**Stated goal A:** Decide whether each statement agrees with the article on the euro zone slowdown: (i) the ECB lowered its growth forecast for this year to 1.1 percent; (ii) Thomsen said the IMF had not expected any slowdown; (iii) Regling said the euro zone is close to a recession. Answer yes or no for each and quote the words of the article that decide it.
**Stated goal B:** Retype the passage of the article on the euro zone slowdown from "Poul Thomsen, director of the IMF’s European Department, holds" up to and including "Department, said Friday.".

**Document:**
Begin
Poul Thomsen, director of the IMF's European Department, holds a press conference during the IMF - World Bank Spring Meetings at International Monetary Fund Headquarters in Washington, DC, April 12, 2019.

SAUL LOEB | AFP | Getty Images

Poul Thomsen, director of the IMF’s European Department, holds a press conference during the IMF – World Bank Spring Meetings at International Monetary Fund Headquarters in Washington, DC, April 12, 2019.

The International Monetary Fund (IMF) has admitted it was “surprised” by the extent of the recent slowdown in the euro zone, but expects growth to pick up again.

The euro zone economy has struggled with changes in domestic policies in Germany, social unrest in France, and weaker external trade. However, some of that pressured has started to ease and domestic demand should drive further growth, Poul Thomsen, director of the IMF’s European Department, said Friday.

“The European slowdown…has been pretty pronounced. We expected some slowdown, growth had been above potential for a while, it’s quite a mature recovery, (but) we were surprised by the softness and the depth of the slowdown,” Thomsen told CNBC’s Joummana Bercetche at the IMF’s Spring meetings.

The European Central Bank (ECB) said in early March that it has seen a “sizable moderation in economic expansion that will extend into the current year.” This led the central bank to slash its growth forecasts for this year to 1.1 percent from a 1.7 percent estimate last December. At the time, ECB President Mario Draghi said geopolitics, protectionism and vulnerabilities in emerging markets were denting economic sentiment.

Thomsen said Friday that in addition to Draghi’s main concerns there are also temporary factors impacting the euro zone, such as the social unrest in France and changes to car emission rules which had impacted Germany’s auto sector.

However, the IMF representative said he remained hopeful about the upcoming months, noting “Temporary factors that we already see unwinding.”

Thomsen said he expected domestic demand “to drive the recovery going forward,” helped along by a positive labor market, current oil prices and the support of monetary policy,

Also speaking to CNBC at the IMF Spring meetings was Klaus Regling, the managing director of the European Stability Mechanism. Regling said that while growth in the euro zone is not going to be as strong as in 2017, the region is far from a recession.

“We will not see in the next two, three years the growth rates of 2017. It’s quite OK to say that the best is over, but it doesn’t mean that there is a crisis,” he said.
End
**Dataset rows:**
Begin
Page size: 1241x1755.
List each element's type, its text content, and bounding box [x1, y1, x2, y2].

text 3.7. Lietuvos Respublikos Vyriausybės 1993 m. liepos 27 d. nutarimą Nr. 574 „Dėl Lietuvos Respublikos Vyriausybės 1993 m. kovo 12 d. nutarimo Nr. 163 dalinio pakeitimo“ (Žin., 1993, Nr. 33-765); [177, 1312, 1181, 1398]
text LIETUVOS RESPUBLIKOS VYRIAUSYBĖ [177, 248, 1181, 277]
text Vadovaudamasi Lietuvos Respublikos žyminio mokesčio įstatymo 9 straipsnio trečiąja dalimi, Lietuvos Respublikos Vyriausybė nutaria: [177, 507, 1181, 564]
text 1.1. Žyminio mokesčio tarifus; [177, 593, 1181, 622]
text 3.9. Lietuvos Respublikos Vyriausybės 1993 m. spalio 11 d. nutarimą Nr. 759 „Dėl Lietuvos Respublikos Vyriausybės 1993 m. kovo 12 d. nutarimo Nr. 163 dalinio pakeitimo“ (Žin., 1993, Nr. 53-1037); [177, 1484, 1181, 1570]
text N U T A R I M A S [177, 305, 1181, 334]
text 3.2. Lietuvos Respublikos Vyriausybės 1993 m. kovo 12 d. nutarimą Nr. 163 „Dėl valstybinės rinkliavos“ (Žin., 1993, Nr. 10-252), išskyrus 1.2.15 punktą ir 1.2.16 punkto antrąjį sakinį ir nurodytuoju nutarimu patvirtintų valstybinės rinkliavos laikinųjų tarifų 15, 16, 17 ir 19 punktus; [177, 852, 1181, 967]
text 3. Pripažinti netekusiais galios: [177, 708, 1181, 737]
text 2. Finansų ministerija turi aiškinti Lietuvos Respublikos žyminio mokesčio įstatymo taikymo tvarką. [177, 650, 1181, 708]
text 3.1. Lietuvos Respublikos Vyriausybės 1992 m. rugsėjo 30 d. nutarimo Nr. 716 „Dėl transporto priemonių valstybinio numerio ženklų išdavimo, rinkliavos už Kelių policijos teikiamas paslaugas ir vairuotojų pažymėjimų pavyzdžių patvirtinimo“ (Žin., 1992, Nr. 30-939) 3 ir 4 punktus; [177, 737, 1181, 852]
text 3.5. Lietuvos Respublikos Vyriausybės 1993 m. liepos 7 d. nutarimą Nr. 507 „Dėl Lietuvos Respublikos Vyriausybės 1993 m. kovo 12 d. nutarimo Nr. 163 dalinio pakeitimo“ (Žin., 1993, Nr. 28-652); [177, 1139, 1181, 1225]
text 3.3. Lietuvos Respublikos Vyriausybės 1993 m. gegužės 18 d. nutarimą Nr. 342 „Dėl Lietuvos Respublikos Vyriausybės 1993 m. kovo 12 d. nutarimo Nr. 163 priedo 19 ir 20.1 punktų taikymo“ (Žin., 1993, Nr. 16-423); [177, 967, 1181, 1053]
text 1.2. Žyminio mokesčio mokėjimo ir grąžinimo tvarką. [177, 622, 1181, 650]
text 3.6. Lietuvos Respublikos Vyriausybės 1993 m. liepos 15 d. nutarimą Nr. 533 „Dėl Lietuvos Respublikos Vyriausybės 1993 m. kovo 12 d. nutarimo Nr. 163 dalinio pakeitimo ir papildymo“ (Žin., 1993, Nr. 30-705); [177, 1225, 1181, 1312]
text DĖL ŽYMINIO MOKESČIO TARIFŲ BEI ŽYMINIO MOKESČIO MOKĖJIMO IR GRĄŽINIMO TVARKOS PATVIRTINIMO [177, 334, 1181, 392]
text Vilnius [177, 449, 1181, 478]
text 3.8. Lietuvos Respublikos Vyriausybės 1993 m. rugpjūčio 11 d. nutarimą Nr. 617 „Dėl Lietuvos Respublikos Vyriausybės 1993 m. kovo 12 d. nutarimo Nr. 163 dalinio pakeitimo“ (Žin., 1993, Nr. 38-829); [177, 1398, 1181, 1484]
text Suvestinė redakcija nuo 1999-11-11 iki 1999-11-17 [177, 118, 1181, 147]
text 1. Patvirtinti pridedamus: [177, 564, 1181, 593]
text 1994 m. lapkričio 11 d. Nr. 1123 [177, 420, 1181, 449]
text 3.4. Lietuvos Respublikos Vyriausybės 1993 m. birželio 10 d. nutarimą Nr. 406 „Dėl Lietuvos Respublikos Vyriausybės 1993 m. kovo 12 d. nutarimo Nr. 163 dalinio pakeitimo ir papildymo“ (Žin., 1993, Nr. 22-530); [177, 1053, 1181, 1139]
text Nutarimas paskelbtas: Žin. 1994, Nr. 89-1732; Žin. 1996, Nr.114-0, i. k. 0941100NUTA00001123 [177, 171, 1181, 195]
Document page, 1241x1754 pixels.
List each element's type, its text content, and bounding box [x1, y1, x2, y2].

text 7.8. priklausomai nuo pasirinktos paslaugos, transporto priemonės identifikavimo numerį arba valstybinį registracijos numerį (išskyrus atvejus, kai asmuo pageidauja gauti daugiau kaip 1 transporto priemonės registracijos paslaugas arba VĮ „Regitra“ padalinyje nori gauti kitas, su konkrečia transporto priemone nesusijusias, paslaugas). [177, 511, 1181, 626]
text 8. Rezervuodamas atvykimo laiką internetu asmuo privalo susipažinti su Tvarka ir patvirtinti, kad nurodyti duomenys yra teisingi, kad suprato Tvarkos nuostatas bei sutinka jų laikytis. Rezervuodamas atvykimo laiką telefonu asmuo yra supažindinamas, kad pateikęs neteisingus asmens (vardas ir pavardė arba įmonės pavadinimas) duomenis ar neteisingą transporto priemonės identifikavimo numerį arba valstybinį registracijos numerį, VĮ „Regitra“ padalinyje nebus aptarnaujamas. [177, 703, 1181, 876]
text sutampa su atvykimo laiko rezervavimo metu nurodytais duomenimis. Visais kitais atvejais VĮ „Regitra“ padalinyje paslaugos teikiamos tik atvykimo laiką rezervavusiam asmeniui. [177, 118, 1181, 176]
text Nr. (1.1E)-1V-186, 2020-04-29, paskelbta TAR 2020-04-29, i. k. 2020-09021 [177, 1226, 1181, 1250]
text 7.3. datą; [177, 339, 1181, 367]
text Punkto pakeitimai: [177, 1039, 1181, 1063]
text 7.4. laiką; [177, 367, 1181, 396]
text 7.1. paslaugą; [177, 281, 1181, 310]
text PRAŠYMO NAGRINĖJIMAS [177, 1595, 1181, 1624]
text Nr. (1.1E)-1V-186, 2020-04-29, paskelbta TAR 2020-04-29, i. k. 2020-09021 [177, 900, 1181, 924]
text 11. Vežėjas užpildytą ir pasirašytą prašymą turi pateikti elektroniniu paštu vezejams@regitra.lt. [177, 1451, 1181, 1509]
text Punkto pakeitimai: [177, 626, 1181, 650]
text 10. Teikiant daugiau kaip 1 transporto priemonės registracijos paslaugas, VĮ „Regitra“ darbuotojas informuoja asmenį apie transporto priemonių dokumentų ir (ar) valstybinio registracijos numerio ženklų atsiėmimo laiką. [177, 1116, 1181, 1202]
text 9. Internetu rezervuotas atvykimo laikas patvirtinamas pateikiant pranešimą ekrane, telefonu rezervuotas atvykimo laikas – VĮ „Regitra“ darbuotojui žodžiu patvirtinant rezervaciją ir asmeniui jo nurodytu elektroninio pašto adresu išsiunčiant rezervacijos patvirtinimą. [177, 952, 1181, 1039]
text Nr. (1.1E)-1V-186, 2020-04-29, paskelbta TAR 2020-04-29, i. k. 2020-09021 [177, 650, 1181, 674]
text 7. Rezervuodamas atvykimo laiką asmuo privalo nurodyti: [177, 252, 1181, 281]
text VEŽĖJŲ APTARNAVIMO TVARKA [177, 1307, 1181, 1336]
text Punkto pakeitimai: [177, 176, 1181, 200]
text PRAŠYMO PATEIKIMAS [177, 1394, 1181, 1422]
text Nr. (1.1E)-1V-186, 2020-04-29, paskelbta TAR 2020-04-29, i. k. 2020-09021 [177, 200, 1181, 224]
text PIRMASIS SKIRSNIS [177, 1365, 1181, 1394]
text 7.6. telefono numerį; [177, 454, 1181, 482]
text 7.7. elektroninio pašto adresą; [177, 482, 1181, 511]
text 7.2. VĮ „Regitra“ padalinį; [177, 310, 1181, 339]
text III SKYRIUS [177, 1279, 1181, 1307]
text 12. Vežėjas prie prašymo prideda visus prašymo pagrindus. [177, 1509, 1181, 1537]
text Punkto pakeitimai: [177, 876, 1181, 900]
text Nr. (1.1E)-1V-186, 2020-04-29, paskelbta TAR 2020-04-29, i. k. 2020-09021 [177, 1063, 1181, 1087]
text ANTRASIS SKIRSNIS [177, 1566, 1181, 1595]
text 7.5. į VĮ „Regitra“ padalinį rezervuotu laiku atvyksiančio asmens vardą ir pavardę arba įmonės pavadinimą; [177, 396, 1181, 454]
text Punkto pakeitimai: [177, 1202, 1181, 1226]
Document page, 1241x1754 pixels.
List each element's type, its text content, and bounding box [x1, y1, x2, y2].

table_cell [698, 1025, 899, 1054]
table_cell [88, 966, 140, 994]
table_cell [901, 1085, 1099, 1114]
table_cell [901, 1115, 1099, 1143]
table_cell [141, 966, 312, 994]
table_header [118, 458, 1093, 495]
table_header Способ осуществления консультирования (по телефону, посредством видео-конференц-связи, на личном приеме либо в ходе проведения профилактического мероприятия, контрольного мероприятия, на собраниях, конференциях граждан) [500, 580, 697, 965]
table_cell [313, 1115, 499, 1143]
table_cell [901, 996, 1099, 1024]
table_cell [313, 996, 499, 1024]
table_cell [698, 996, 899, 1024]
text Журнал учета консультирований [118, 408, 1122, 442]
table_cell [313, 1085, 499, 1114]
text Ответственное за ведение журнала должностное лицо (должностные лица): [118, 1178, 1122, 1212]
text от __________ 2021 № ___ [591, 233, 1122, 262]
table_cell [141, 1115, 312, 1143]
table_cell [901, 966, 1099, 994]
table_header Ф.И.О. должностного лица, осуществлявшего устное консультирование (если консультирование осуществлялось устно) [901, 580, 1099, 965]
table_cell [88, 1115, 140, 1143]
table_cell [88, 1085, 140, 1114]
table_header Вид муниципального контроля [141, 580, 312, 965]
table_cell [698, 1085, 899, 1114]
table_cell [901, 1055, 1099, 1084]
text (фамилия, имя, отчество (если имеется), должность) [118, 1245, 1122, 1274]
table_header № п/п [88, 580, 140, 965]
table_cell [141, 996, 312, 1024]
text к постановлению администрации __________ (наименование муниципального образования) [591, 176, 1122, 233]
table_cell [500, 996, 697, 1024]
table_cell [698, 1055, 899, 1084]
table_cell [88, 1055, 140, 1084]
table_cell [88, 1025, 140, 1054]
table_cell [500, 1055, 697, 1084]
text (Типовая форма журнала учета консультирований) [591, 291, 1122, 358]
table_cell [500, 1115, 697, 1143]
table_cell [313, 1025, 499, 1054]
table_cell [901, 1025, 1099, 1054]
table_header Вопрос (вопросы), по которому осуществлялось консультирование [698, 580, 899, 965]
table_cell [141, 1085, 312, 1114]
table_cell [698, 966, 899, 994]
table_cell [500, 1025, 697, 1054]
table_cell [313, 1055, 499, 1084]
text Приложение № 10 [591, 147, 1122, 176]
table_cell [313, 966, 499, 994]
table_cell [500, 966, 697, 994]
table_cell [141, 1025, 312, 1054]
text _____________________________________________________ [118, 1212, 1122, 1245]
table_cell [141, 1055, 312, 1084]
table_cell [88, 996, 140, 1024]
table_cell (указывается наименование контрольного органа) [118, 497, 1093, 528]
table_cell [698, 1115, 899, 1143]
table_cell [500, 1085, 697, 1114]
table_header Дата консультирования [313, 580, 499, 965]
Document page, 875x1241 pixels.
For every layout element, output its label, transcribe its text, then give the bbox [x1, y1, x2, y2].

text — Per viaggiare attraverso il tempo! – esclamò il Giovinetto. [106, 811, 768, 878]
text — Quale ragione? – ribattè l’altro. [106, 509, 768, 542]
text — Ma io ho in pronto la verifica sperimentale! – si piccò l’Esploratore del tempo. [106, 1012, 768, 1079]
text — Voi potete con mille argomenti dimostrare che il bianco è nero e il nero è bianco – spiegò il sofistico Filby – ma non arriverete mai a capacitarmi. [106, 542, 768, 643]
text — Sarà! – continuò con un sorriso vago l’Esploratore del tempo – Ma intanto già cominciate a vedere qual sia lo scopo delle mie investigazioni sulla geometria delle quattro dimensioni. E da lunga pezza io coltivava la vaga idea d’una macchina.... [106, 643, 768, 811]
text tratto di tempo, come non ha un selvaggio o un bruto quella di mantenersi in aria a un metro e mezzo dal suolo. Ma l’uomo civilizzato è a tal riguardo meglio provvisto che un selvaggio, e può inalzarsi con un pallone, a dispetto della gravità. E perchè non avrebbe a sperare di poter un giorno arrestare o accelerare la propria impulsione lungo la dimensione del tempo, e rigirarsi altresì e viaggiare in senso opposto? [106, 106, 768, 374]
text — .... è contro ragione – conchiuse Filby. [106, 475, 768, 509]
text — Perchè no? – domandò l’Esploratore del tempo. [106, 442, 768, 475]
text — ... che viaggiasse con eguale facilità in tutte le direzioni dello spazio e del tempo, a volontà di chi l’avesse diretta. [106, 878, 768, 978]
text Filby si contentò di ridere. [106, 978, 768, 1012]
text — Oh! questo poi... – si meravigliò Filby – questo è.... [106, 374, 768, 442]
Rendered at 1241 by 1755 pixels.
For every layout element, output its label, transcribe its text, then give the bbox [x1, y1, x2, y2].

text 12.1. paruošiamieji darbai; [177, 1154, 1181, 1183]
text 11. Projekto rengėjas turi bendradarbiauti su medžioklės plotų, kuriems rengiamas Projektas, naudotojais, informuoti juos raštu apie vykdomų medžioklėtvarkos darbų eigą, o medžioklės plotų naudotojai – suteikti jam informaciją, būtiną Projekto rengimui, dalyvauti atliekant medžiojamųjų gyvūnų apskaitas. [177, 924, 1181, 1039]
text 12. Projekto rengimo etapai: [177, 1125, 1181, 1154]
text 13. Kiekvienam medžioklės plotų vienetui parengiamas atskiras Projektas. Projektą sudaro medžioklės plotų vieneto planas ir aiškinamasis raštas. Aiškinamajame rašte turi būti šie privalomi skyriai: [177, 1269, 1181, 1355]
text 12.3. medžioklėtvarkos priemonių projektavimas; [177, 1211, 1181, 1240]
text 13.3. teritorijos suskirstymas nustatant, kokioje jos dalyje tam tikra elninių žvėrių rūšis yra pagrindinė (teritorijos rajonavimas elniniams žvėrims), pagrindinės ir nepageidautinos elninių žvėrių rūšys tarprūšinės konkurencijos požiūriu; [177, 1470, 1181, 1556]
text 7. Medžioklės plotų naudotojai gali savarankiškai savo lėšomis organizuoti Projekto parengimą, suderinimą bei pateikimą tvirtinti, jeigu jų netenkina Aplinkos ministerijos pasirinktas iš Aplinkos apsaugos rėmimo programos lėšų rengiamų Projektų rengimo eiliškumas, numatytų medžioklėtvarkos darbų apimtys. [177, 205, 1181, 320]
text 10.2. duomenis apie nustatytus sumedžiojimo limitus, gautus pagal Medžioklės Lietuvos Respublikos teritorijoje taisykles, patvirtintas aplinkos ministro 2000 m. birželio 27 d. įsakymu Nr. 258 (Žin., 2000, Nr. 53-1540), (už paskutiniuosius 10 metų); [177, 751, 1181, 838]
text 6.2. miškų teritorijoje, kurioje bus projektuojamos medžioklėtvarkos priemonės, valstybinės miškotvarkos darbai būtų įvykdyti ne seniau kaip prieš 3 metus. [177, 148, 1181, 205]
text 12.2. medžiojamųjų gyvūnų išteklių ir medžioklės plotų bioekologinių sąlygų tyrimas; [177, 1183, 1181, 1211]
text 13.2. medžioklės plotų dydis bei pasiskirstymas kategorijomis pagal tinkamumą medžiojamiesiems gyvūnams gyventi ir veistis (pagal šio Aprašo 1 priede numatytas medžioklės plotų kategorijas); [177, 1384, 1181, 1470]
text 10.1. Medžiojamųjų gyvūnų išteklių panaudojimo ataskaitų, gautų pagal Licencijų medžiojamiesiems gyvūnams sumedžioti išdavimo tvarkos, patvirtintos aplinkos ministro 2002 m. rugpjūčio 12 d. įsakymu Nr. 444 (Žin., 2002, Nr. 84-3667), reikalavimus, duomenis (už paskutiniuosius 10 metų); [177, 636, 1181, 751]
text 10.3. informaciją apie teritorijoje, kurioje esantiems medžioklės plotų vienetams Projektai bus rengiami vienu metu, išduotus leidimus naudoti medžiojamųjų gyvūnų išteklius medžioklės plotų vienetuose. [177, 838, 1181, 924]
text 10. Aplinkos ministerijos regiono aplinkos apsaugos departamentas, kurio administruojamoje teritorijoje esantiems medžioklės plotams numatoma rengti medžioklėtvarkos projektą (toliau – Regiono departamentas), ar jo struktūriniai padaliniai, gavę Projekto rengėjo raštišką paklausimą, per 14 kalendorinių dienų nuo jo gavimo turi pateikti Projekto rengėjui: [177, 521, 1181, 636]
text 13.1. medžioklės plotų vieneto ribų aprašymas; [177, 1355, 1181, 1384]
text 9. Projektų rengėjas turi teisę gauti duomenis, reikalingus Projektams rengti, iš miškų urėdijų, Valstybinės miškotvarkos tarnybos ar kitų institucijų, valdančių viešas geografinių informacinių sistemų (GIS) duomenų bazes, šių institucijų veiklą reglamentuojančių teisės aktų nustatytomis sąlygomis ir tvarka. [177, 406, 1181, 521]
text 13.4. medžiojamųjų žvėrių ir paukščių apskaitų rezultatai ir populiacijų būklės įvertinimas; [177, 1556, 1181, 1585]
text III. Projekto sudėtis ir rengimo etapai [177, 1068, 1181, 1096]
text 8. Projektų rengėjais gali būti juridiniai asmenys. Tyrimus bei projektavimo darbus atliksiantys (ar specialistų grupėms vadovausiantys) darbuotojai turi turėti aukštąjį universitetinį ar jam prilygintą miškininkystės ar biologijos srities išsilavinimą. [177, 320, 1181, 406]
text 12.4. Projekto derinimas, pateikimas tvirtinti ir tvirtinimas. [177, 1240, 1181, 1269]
End
**Problem solution A:**
(i) Yes: "slash its growth forecasts for this year to 1.1 percent from a 1.7 percent estimate last December"
(ii) No: "We expected some slowdown"
(iii) No: "the region is far from a recession"

**Problem solution B:**
Poul Thomsen, director of the IMF’s European Department, holds a press conference during the IMF – World Bank Spring Meetings at International Monetary Fund Headquarters in Washington, DC, April 12, 2019.

The International Monetary Fund (IMF) has admitted it was “surprised” by the extent of the recent slowdown in the euro zone, but expects growth to pick up again.

The euro zone economy has struggled with changes in domestic policies in Germany, social unrest in France, and weaker external trade. However, some of that pressured has started to ease and domestic demand should drive further growth, Poul Thomsen, director of the IMF’s European Department, said Friday.